Walt Disney World Transportation System

Walt Disney World Transportation System

Walt Disney World Transportation System

Orlando, Fla.’s town supervision is contrast new technology that can guard and envision traffic patterns on roads and highways.

According to an statement Monday, Oct. 17, from Alcatel-Lucent, the town is contrast the company’s new Intelligent Travel Time System (ITTS) focus in downtown Orlando by November. The network uses analytics from Bell Labs and Bluetooth technology to give real-time traffic information.

The ITTS provides journey time data formed on highway selection, and is visualized on maps; real-time traffic overload monitoring; traffic predictions during continue events; speed distributions for thoroughfare lanes; an XML interface; and live traffic updates supposing by amicable media.

“The sort of data that you are able to accumulate by an ITTS network not usually helps with handling both day-to-day and special eventuality traffic in real-time, but will moreover be exceedingly profitable to informal formulation organizations, municipalities and open safety agencies,” mentioned Charles Ramdatt, a town of Orlando transportation engineer, in a ready statement expelled by Alcatel-Lucent. “In addition, the Bluetooth air wave technology in unit phones and cost-effective sensors along the roadside has a immature gain given the apparatus may be powered by substitute appetite sources.”
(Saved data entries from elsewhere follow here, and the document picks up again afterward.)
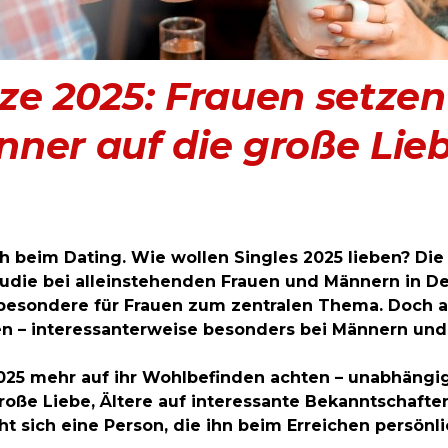
ze 2025: Frauen setzen 
ner auf die große Lie
h beim Dating. Wie wollen Singles 2025 lieben? Die 
udie bei alleinstehenden Frauen und Männern in D
sbesondere für Frauen zum zentralen Thema. Doch 
n – interessanterweise besonders bei Männern und 
025 mehr auf ihr Wohlbefinden
achten – unabhängi
große Liebe, Ältere auf interessante Bekanntschafte
 sich eine Person, die ihn beim Erreichen persönli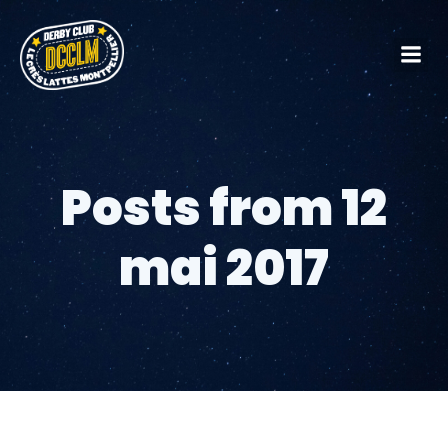
Posts from 12
mai 2017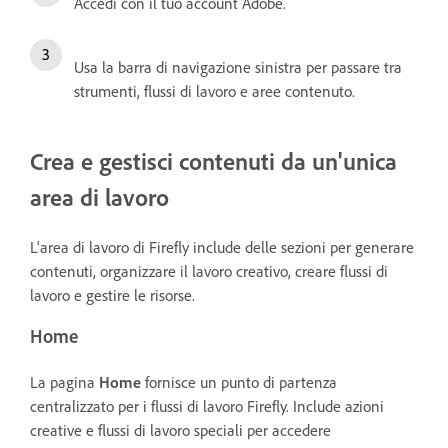
Accedi con il tuo account Adobe.
Usa la barra di navigazione sinistra per passare tra
strumenti, flussi di lavoro e aree contenuto.
Crea e gestisci contenuti da un'unica
area di lavoro
L'area di lavoro di Firefly include delle sezioni per generare
contenuti, organizzare il lavoro creativo, creare flussi di
lavoro e gestire le risorse.
Home
La pagina
Home
fornisce un punto di partenza
centralizzato per i flussi di lavoro Firefly. Include azioni
creative e flussi di lavoro speciali per accedere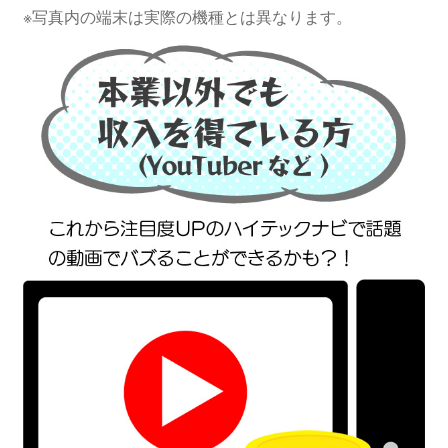
※写真内の端末は実際の機種とは異なります。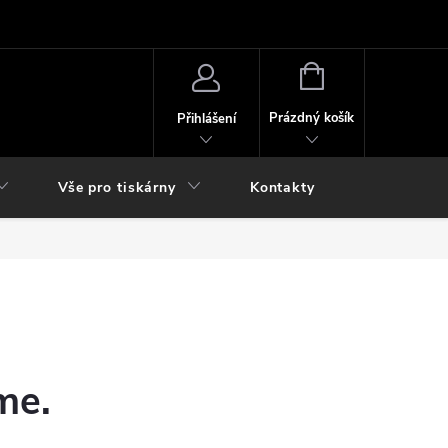
NÁKUPNÍ
KOŠÍK
Prázdný košík
Přihlášení
Vše pro tiskárny
Kontakty
me.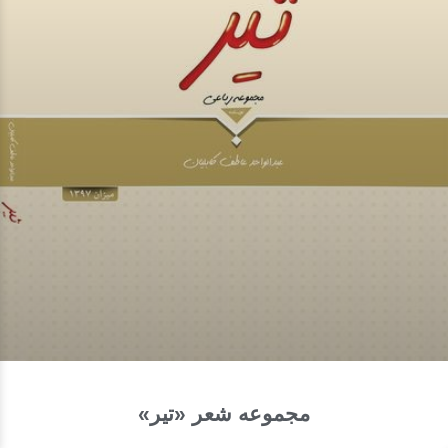
مجموعه شعر «تیر»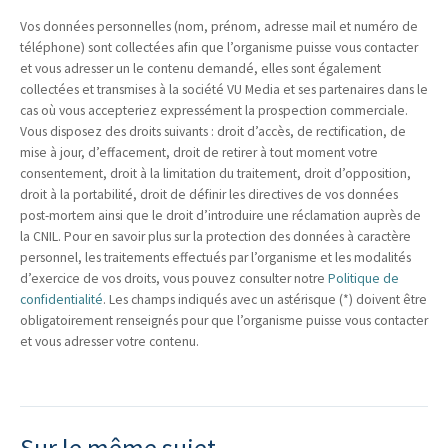
Vos données personnelles (nom, prénom, adresse mail et numéro de
téléphone) sont collectées afin que l’organisme puisse vous contacter
et vous adresser un le contenu demandé, elles sont également
collectées et transmises à la société VU Media et ses partenaires dans le
cas où vous accepteriez expressément la prospection commerciale.
Vous disposez des droits suivants : droit d’accès, de rectification, de
mise à jour, d’effacement, droit de retirer à tout moment votre
consentement, droit à la limitation du traitement, droit d’opposition,
droit à la portabilité, droit de définir les directives de vos données
post-mortem ainsi que le droit d’introduire une réclamation auprès de
la CNIL. Pour en savoir plus sur la protection des données à caractère
personnel, les traitements effectués par l’organisme et les modalités
d’exercice de vos droits, vous pouvez consulter notre
Politique de
confidentialité
. Les champs indiqués avec un astérisque (*) doivent être
obligatoirement renseignés pour que l’organisme puisse vous contacter
et vous adresser votre contenu.
Sur le même sujet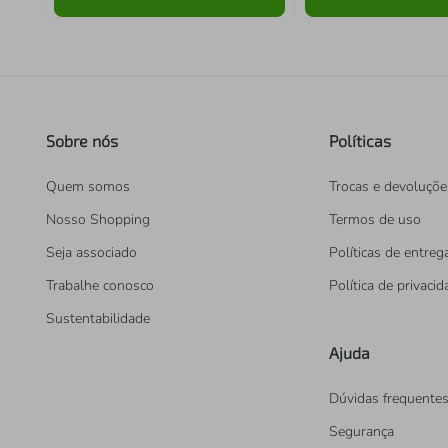
Sobre nós
Políticas
Quem somos
Trocas e devoluçõe
Nosso Shopping
Termos de uso
Seja associado
Políticas de entreg
Trabalhe conosco
Política de privaci
Sustentabilidade
Ajuda
Dúvidas frequente
Segurança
The 18th World Congress on Intelligent Transport Systems is discussion this week in Orlando. Held once every 3 years in the U.S., the conference is approaching to pull 8,000 representatives from 65 countries. Connected vehicles, smart intersections and other smart technologies are approaching to be prohibited topics.

According to the World Congress, the Florida Department of Transportation and the U.S. Department of Transportation will rise in Orlando a of 5 National Test Beds for related van technology. The IT will capacitate vehicles and roadways to talk with any other, and should lower accidents, pushing expenses and traffic congestion, officials say.
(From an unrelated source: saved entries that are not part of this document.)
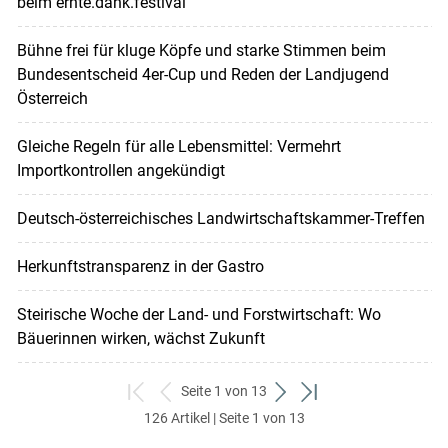
beim ernte.dank.festival
Bühne frei für kluge Köpfe und starke Stimmen beim
Bundesentscheid 4er-Cup und Reden der Landjugend
Österreich
Gleiche Regeln für alle Lebensmittel: Vermehrt
Importkontrollen angekündigt
Deutsch-österreichisches Landwirtschaftskammer-Treffen
Herkunftstransparenz in der Gastro
Steirische Woche der Land- und Forstwirtschaft: Wo
Bäuerinnen wirken, wächst Zukunft
Seite 1 von 13
zum
zurück
weiter
zum
126 Artikel | Seite 1 von 13
ersten
zum
zum
letzten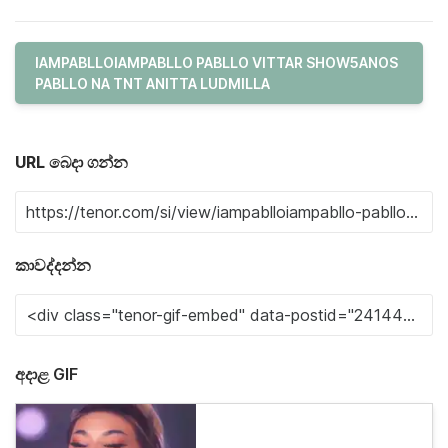
IAMPABLLOIAMPABLLO PABLLO VITTAR SHOW5ANOS
PABLLO NA TNT ANITTA LUDMILLA
URL බෙදා ගන්න
කාවද්දන්න
අදාළ GIF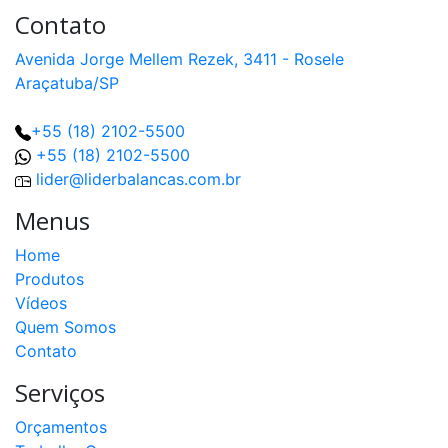
Contato
Avenida Jorge Mellem Rezek, 3411 - Rosele
Araçatuba/SP
+55 (18) 2102-5500
+55 (18) 2102-5500
lider@liderbalancas.com.br
Menus
Home
Produtos
Vídeos
Quem Somos
Contato
Serviços
Orçamentos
Several live demonstrations of smart transportation technologies have been put in place in credentials is to conference. On Friday, Oct. 14, “pedestrian crosswalk detectors” were denounced nearby Orange County Convention Center in Orlando. The video showing sensors see watchful pedestrians and pierce them safely opposite the street.

Another protest is contrast related van sensors on traffic poles. The sensors discover changes in traffic conditions and arrange vigilance timing accordingly. Drivers of related vehicles “will take notifications from the signals and may be given optimal speeds for creation immature lights, permitting drivers to grasp what the companies are mission the ‘Green Wave,’ shortening starts and stops,” according to the Environment News Service .

Photo: Orlando Mayor Teresa Jacobs gears up at a press conference Oct. 5 in allege of this week’s 18th World Congress on Intelligent Transport Systems. Photo kindness of World Congress on Intelligent Transport Systems.

Just the Facts:

  • The U.S. Department of Transportation is hosting a research clinic at Walt Disney World Speedway to test cars that communicate with each other to improve driver safety and curtail crashes.
  • The four-day clinic will record drivers' responses to such in-car collision warnings as "do not pass" alerts, warnings that a vehicle ahead has stopped suddenly, and other similar safety messages.
  • The data collected through the clinic will be used by NHTSA to decide in 2013 if all vehicles will be required to have connected vehicle technology.

ORLANDO, Florida — "Talking" cars are the star ride at Walt Disney World Speedway for the four-day "Driver Acceptance Clinic" hosted by the U.S. Department of Transportation, which runs through Saturday.

The research clinic showcases cars equipped with "vehicle-to-vehicle" communications systems that talk to each other in hopes of improving safety by helping drivers avert crashes.

Drivers are invited to test cars equipped with these wireless communication systems in a controlled environment — Walt Disney's Speedway — where researchers observe the drivers' responses to such in-car collision warnings as "do not pass" alerts, warnings that a vehicle ahead has stopped suddenly, and other similar safety messages.

NHTSA will use the data collected through the clinics to make a decision in 2013 on the future of connected vehicle technology. NHTSA could insist on mandatory deployment of the technology, voluntary installation of wireless devices in new cars, or additional research and development.

In a second phase of the research, the U.S. Department of Transportation will deploy 3,000 vehicles in Ann Arbor, Michigan in mid-2012 for a year-long test of vehicle-to-vehicle communication systems.

What has not yet been addressed is how much connected vehicle technology will add to the price of a car and whether there will be significant backlash on the part of the buying public to such safety features.

NHTSA research shows these technologies could help prevent a majority of kinds of crashes that typically occur in the real world, at intersections for example, or while switching lanes.

Inside Line says: Communicating cars...but can they text while driving?